Day 8
Ayers Rock e Olgas
Caminhando entre os monólitos de Ayers Rock e Olgas, na terra dos aborígenes
Manhã em Ayers Rock
Acordei às 5h30 para ir ver o nascer do sol. Afinal, quanto mais cedo você acordar, mais durarão suas férias! Um chá feito no quarto, acompanhado pelo leite que encontramos no frigorífico. Entramos diretamente no parque já tendo comprado ontem o ingresso por US$ 25 e chegamos ao Ponto do nascer do sol, que parece menos espetacular que o pôr do sol, mas ainda assim vale a pena acordar cedo. Circunavegamos a Rocha, parando para seguir o caminho do Poço Multitjulu, piscina de água sagrada para os aborígenes. Visitamos o centro cultural, focado na cultura e religião aborígine. Nas fotos que mostram aborígenes falecidos, eles são cobertos por um véu preto com a inscrição "desculpe, mas a tradição dita isso". Não foi mais fácil simplesmente remover a foto e substituí-la por outra de aborígenes vivos e bem?
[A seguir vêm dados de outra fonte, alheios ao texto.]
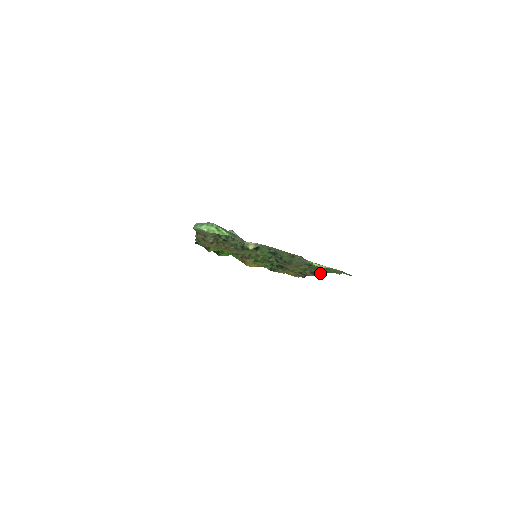
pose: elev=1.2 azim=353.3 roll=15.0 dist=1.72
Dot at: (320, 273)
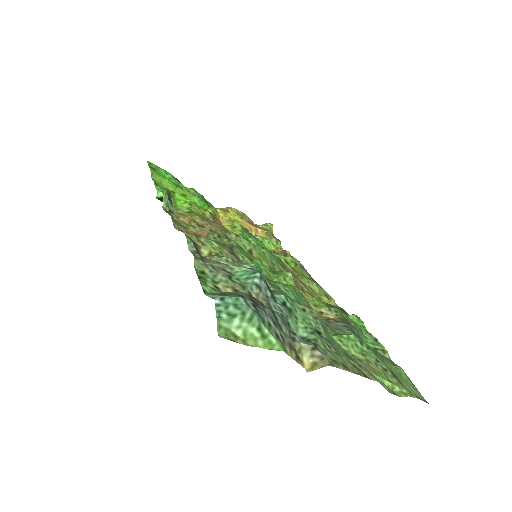
Dot at: (345, 312)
O centro cultural oferece-nos uma ideia geral da cultura aborígine e é surpreendente como esta civilização conseguiu sobreviver num ambiente tão hostil e pobre em todos os aspectos, inclusive no climático, capaz de passar do calor escaldante ao frio cortante ou da seca às chuvas torrenciais. A cultura que dela surgiu provavelmente não é comparável a outras indígenas com as quais tivemos contato nos últimos anos e parece um tanto supervalorizada na mitologia elogiada em benefício dos turistas. Por outro lado, a população local deve ser de alguma forma homenageada, capaz de explorar o pouco que é concedido por essas terras.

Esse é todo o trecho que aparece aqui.